During my tenure at NVidia I met a guy that was working on special versions of to the kernels that would make them deterministic.

Otherwise, parallel floating point computations like these are not going to be perfectly deterministic, due to a combination of two factors. First, the order of some operations will be random due to all sorts of environmental conditions such as temperature variations. Second, floating point operations like addition are not ~~commutative~~ associative (thanks!!), which surprises people unfamiliar with how they work.

That is before we even talk about the temperature setting on LLMs.

enriquto

> floating point operations like addition are not commutative

maybe you meant associative? Floating point addition is commutative: a+b is always equal to b+a for any values of a and b. It is not associative, though: a+(b+c) is in general different to (a+b)+c, think what happens if a is tiny and b,c are huge, for example.

# # # # #

Activities:
**A)** In the forum thread on floating point determinism, what was the person met at NVidia working on?
**B)** Quote the forum thread on floating point determinism from "Otherwise, parallel floating" up to and including "how they work.".

Collected data:

# # # # #

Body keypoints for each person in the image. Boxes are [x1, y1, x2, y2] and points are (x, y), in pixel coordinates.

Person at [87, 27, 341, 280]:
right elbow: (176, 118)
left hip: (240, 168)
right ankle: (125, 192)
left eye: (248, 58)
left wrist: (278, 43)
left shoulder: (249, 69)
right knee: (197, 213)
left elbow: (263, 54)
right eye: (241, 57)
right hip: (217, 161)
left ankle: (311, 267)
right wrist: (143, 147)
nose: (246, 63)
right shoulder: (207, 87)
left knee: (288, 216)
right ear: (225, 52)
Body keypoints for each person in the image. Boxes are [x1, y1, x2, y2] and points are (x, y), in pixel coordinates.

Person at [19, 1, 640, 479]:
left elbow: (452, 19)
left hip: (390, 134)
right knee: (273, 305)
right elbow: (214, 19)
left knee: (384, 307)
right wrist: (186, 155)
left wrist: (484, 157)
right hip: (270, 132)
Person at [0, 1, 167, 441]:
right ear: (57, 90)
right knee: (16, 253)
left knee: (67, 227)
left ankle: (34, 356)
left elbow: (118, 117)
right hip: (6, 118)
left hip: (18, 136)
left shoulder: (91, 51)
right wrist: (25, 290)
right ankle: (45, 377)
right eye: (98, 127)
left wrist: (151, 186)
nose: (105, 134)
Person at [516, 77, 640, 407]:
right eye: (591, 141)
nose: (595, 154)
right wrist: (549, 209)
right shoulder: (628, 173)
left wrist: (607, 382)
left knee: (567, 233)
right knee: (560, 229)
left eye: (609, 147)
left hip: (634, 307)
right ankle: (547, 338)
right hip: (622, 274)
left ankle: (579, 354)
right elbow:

# # # # #

Outputs by task:
**A)** Special versions of the kernels that would make them deterministic.

**B)**
Otherwise, parallel floating point computations like these are not going to be perfectly deterministic, due to a combination of two factors. First, the order of some operations will be random due to all sorts of environmental conditions such as temperature variations. Second, floating point operations like addition are not ~~commutative~~ associative (thanks!!), which surprises people unfamiliar with how they work.